Topologically, Base Search is an Elasticsearch cluster with a dedicated coordinator-node tier on separate machines from the data nodes, giving the cluster two distinct failure / saturation surfaces:
- Coordinator nodes — own the orchestration work: scatter requests to relevant shards, gather partial results, run Adaptive Replica Selection to pick the best shard copy, and perform batch / final reduction. They also provide "another caching layer for search results and aggregations."
- Data nodes — own the shard-storage + per-shard query work:
Lucene segment I/O,
termsaggregation execution, vector distance calculation.
Role in the catalog-search request path¶
- NER query builder or Catalog API emits an ES search request.
- Base Search coordinator accepts the request, does cache lookups, scatters to relevant shards.
- Data nodes execute per-shard work on the
searchthread pool. - Partial results return to the coordinator, which reduces them in batches and returns the final response.

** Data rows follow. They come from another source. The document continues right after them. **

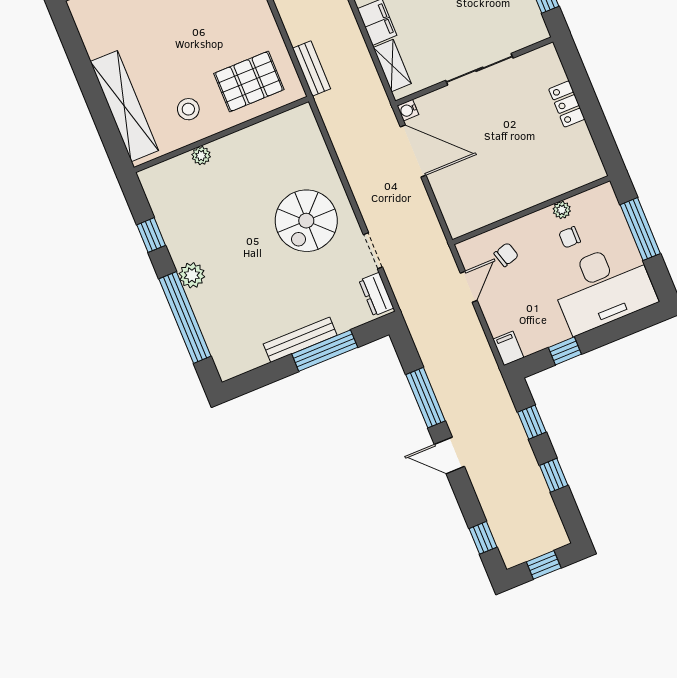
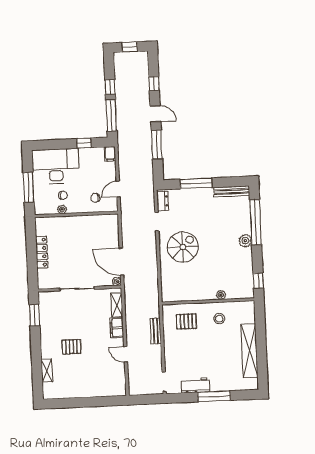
bench: (311, 68) -> (156, 331), moved
pallet: (249, 82) -> (186, 321), width x0.67, depth x0.71
locker: (567, 104) -> (42, 252), width x1.53
shelving: (124, 106) -> (249, 351), moved
window: (151, 235) -> (258, 281), moved
bench: (300, 340) -> (232, 191), moved
window: (532, 422) -> (111, 115), width x2.17
window: (483, 538) -> (154, 84), moved

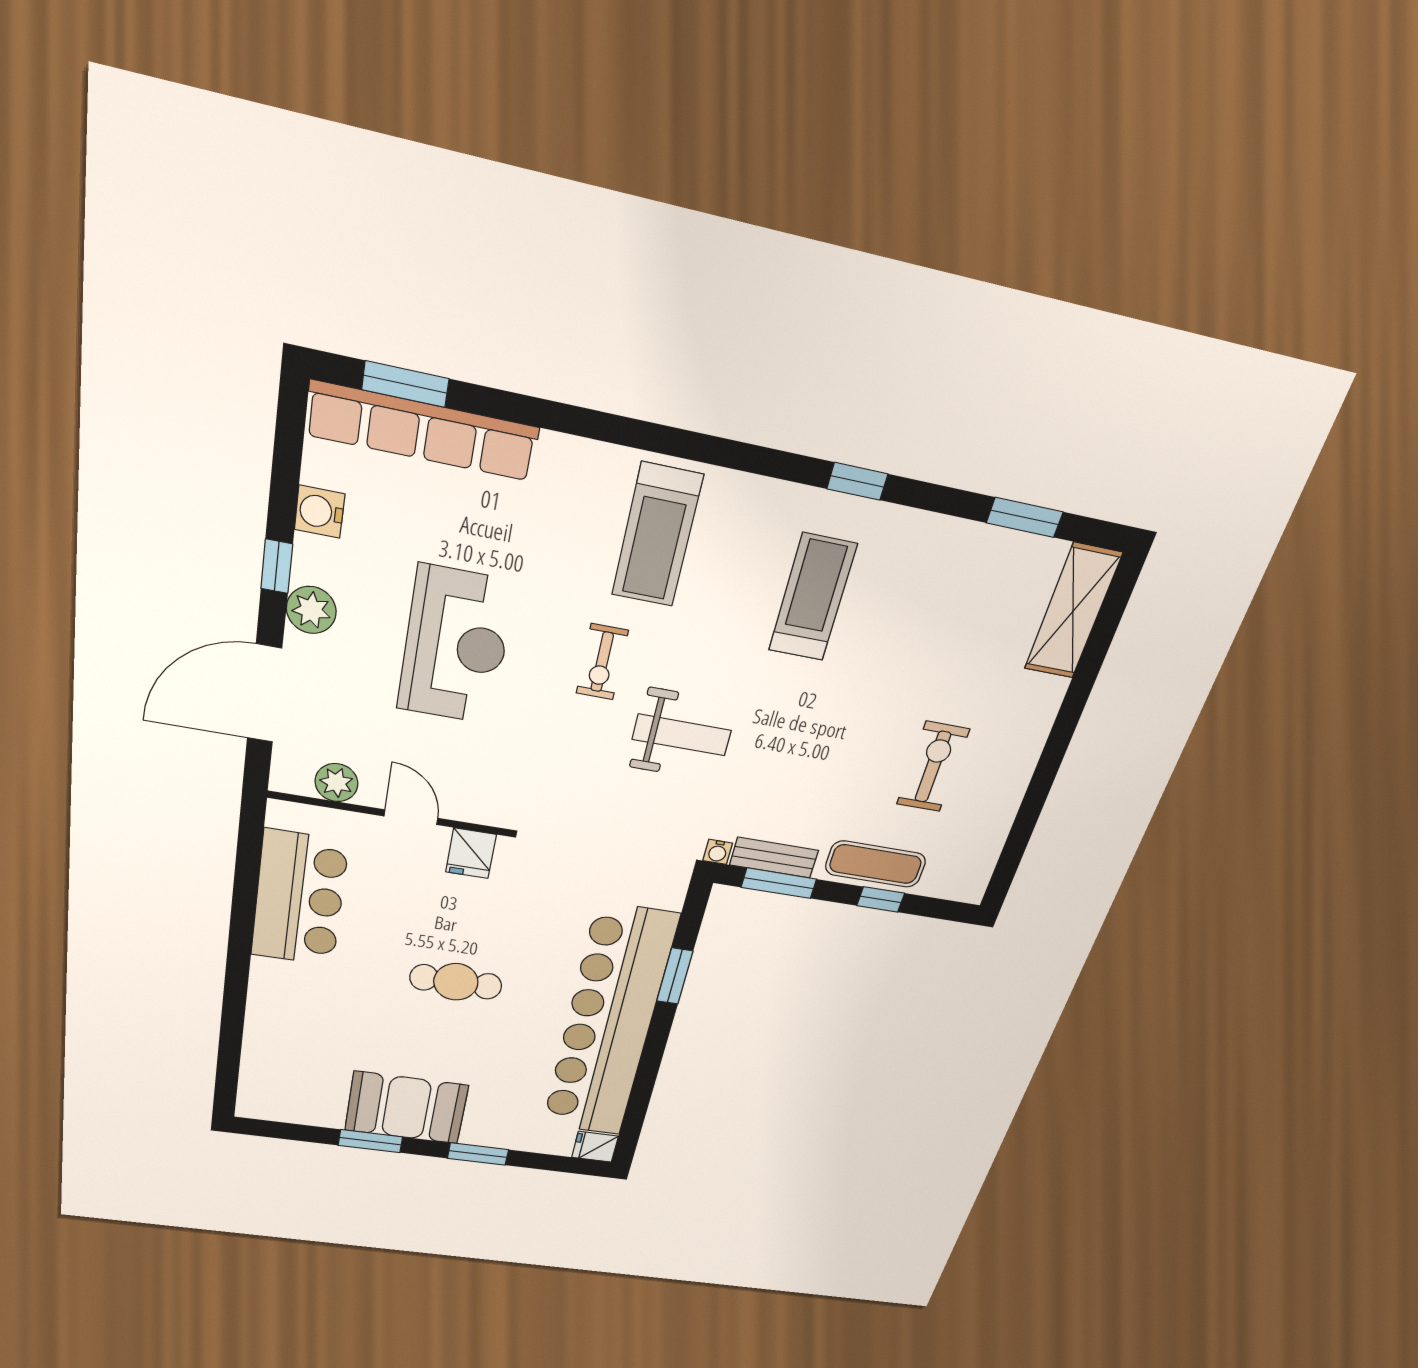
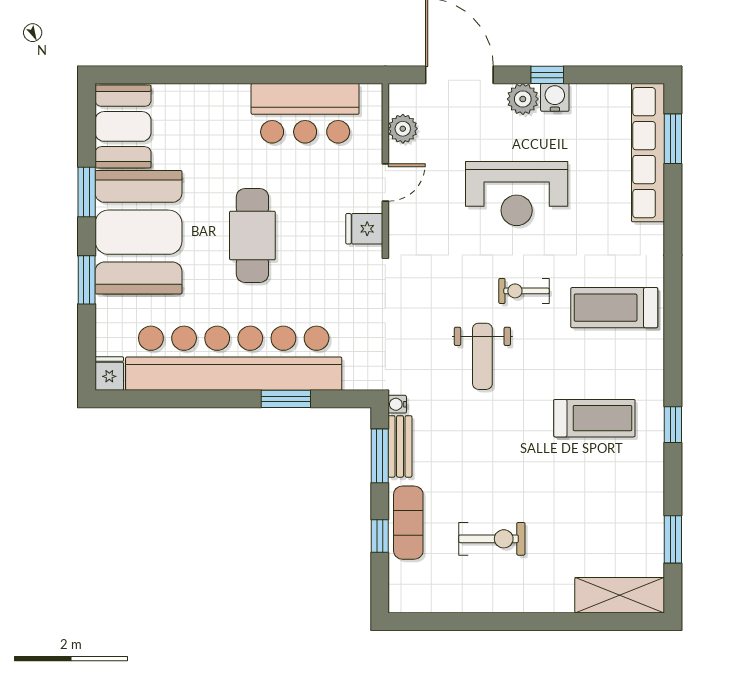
water cooler: (320, 512) -> (555, 97), moved
cafe table: (456, 982) -> (252, 235), width x1.37, depth x1.35
booth: (293, 1096) -> (123, 126), added
booth: (406, 1108) -> (138, 232), width x1.36, depth x1.42

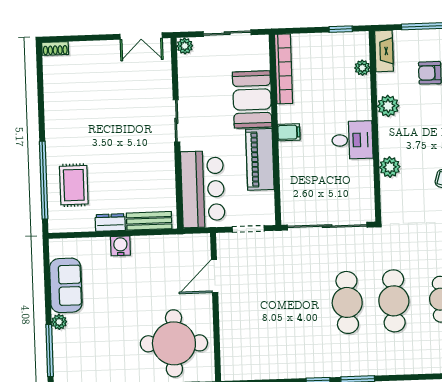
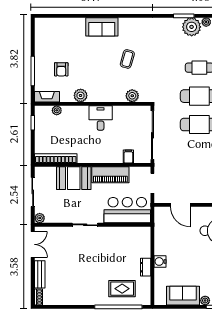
filing cabinet: (289, 132) -> (128, 156), moved
plant: (390, 167) -> (132, 96), moved
bench: (149, 221) -> (40, 274), moved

The wrapping Search API is a lightweight presentation-layer component — Zalando describes Base Search as "wrapped by a lightweight Search API component — another presentation layer."
Dual-retrieval posture¶
Base Search combines:
- Classic lexical matching — traditional inverted-index boolean queries + BM25 relevance.
- Vector search — semantic retrieval via dense embeddings, for cases where lexical matching returns sparse results or for hand-off to the newer neural-matching system the NER query builder can promote queries into.
The dual-retrieval shape is the reason the NER query builder also queries Base Search for product counts — it needs to know if lexical retrieval is producing a sparse result set so it can decide whether to expand via neural matching or narrow via implicit filter promotion.
Failure modes observed in 2025-12-16¶
The 2025-12-16 incident saturated one Base Search cluster (the one serving the two largest markets). Observed:
- Coordinator CPU pinned — the scatter/gather + partial- reduction work for pathological facet queries consumed the coordinator-node tier.
searchthread-pool queue overflow — "many tasks were being rejected before they could be completed or even accepted, because the queue just maxed out."- Tasks index overflow — "the cluster was too overloaded to respond to the request. With the cluster being in distress, all queries became slow and the tasks index was overflowing with long-running queries." Attempting to even inspect slow- query samples via the tasks API failed because the task management itself was saturated.
Follow-up operational changes:
- Cluster-level
search.max_bucketsguardrail via new runbook — patterns/cluster-wide-aggregation-guardrail. - Per-client slow-query attribution via
X-Opaque-Id— concepts/x-opaque-id-client-attribution.
Seen in¶
- sources/2025-12-16-zalando-the-day-our-own-queries-dosed-us-inside-zalando-search — canonical wiki instance.